Anirvan unfurled each of Kajol’s fingers slowly inside his palm, like he was playing a secret game of numberswith his digits. Kajol had smooth, well-trimmed nails. Anirvan ran his fingers over them and imagined his tiny nail-cutter tucked away carefully inside his desk where everything was arranged like a library catalogue. He was the kind of boy who never trimmed his nails on a day he was not supposed to, like a Thursday, or the day of the week he was born, just as his mother had told him. One who set aside two days in the week when he clipped them after his bath, when they were soft.

Anirvan’s heart beat wildly. Sachin Tendulkar took guard to face Abdul Qadir. Anirvan caressed Kajol’s fingers, feeling the spot behind his knuckles where the skin wrinkled, the spot below it where tiny hairs had sprouted, so tiny and so little, he was almost hairless.

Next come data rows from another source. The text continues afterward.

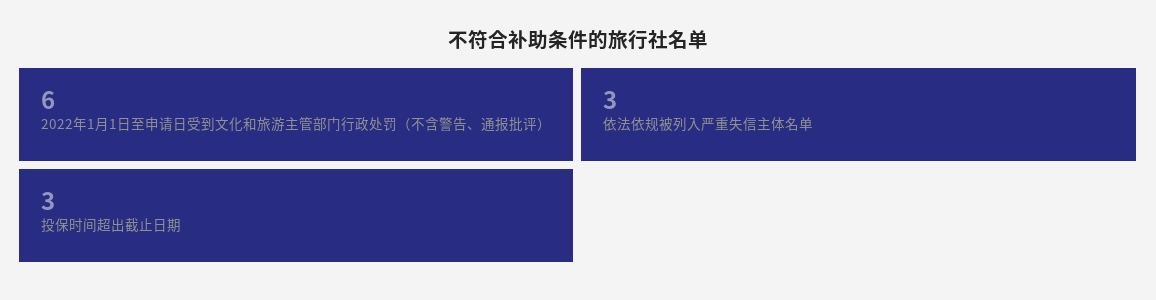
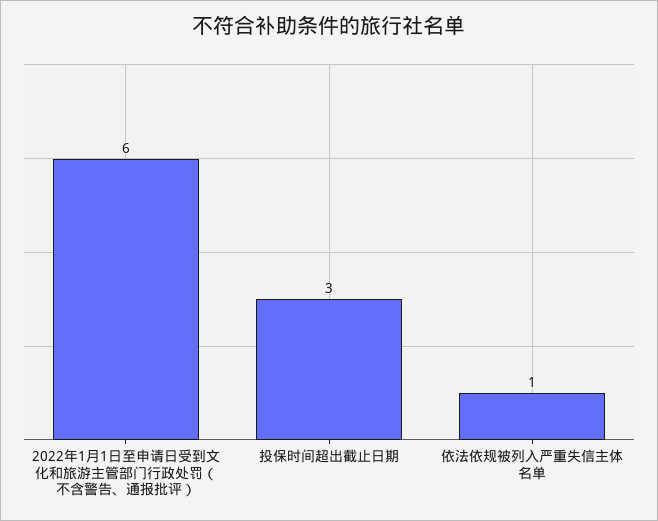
  {
    "2022年1月1日至申请日受到文化和旅游主管部门行政处罚（不含警告、通报批评）": 6,
-   "依法依规被列入严重失信主体名单": 3,
+   "依法依规被列入严重失信主体名单": 1,
    "投保时间超出截止日期": 3
  }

Qadir did his fatal dance. The ball pitched and spun madly. The boys wanted to close their eyes and not see the terrifying sight of the bails flying off the stumps.

Swiftly, the curly-haired boy changed into a battlestallion and hooked it wildly over mid-wicket. A sixer!

The boys gasped and almost forgot to cheer. And then they cheered, a wisp of sorrow in their voices. What a spunky boy! He will kick before they kill him. Soon.

Anirvan squeezed Kajol’s hand. His fingers slid back, caressed his wrist, the baby bone awake on the corner, the veins of his pulse that made up the soft belly of the wrist. It was his to play with. It did not question Anirvan’s claim on it, doing whatever he wanted to do with it. He did not dare to look at Kajol but knew he was staring at the TV. Did he resent having to watch cricket? Perhaps the rowdiness of the Pakistani spectators and the rowdiness of Asim Chatterjee made him wince.

The camera focused on Abdul Qadir, returning to his dancing run-up. A smile danced on his lips. A cheerful snake. He would now kill the boy, split his stumps wide open. Bora closed his eyes and said something under his breath. It was some kind of a prayer. It was odd to see Bora pray, as if he were ill and had no idea what he was doing.

The ball pitched right on the middle stump and spun in the wrong direction. A googly that would sting the leg stump. Smoothly, the curly haired boy pulled the ball over long leg. Out of the field and out of the world!

Who was this Sachin Tendulkar? Who was this boy, really? What kind of guile had made his wrists?

Anirvan’s heart leaped. Kajol squeezed his fingers, quickly, clumsily. Anirvan glanced at him through the corner of his eye; he looked straight at the TV. Where did he have his heart? In Peshawar or with the algebra left unsolved in his room? Somewhere else?

And then Sachin Tendulkar sent Qadir outside the stadium for a third time. His wrist turned like the arc of a revolving planet. The spectators were quiet, in sudden mourning. The boys’ chests hurt with pride and were about to explode. The firecrackers had died out there in Mosulgaon.

Qadir was smiling. The bastard was game!

Everything felt right. Anirvan wanted to bring Kajol’s delicate wrist to his mouth, suck his soft baby fingers one by one. There was an ache in his loins. Everything was taut.

‘Take that you split-dicks!’ Asim Chatterjee howled.

‘Turn off the TV!’ Kamal Swami’s voice struck out like a slap across the room.

Anirvan pulled out his hand sharply from Kajol’s.

Before they knew it, Sunondo Dey stood up in the front row and turned off the television. He loved to follow the vilest orders of the Swami. He hated to see his classmates happy.

The boy with the magic wrist was gone.